One of the benefits of arbitration, as with adjudication, is that the arbitrator is often an expert in the particular field relevant to the issues in dispute. Parties can choose a single arbitrator with relevant experience or select a panel of three or five arbitrators to prevent deadlock. The larger the panel, the more expensive the process will be. However, panels of arbitrators will generally only be used in high value commercial disputes.
Another benefit of arbitration is that the process is confidential (unlike court proceedings) and therefore the parties will not "have their dirty linen washed in public". This may be more important in certain disputes than others.
The Arbitration Process
The arbitration process is governed by the Arbitration Act 1996 which provides very limited scope for any appeal against an arbitrator's award. Usually, appeals can only be based on an allegation that the arbitrator has behaved unfairly. The Act does however allow the process to be tailored to the needs of the parties.
After considering the parties' submissions, the arbitrator issues a final and binding 'award'. Unlike litigation, the award can be based on good practice and reasonableness as well as on the law.
It may be that you have no choice whether to arbitrate a dispute as an agreement to do so may already exist within the contract to which the dispute relates. If so, the dispute must be referred to arbitration before litigation may even be considered.
Cost of Arbitration
There is a fee for most arbitration schemes. An experienced arbitrator in a commercial dispute can be very costly. However, consumer arbitration schemes run for a trade association are usually relatively low-cost. For example, most claims under the ABTA arbitration scheme for holiday disputes currently have a registration fee of £72.85.
Adjudication is the process by which an adjudicator will settle a dispute quickly on an interim basis only and until the parties commence either litigation, arbitration or reach an agreement (either by themselves or with the help of mediation).
The adjudicator's decision will usually only be based upon written submissions from each party and without a hearing. Both sides will send to the adjudicator written details of their arguments including copies of any letters, reports or other documentary evidence. The adjudicator will usually be an expert in the appropriate industry.
The aim of adjudication is to provide a swift resolution to a dispute or a number of disputes which if not resolved quickly, could lead to more costly consequences for the parties involved. An adjudicator will therefore often provide a decision on disputes as they arise during the course of a contract. This is popular within the construction industry.
Whilst an adjudicator's decision may be overturned in subsequent litigation or arbitration, this happens rarely in practice.

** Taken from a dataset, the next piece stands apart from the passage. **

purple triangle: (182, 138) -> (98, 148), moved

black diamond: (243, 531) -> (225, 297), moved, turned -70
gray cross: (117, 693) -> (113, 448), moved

In an Expert Determination, an independent expert in a field appropriate to that dispute determines the dispute, often on written submissions and without a hearing. The decision will be legally binding on the parties and there is no right of appeal, thereby giving the parties finality. Expert Determination is commonly used for rent review and other valuation disputes.
Early Neutral Evaluation
Here, the parties will agree and appoint an independent party to provide a non-binding opinion which will give an indication of what the result would be if the matter was decided in court. With this in the mind, the parties are then free to either reach an agreement themselves or agree a form of ADR to resolve the dispute.
The Civil Procedure Rules which govern the practice of litigation in the UK courts make very clear that ADR should always be considered be as an alternative to litigation.An unreasonable refusal to mediate may have adverse costs consequences.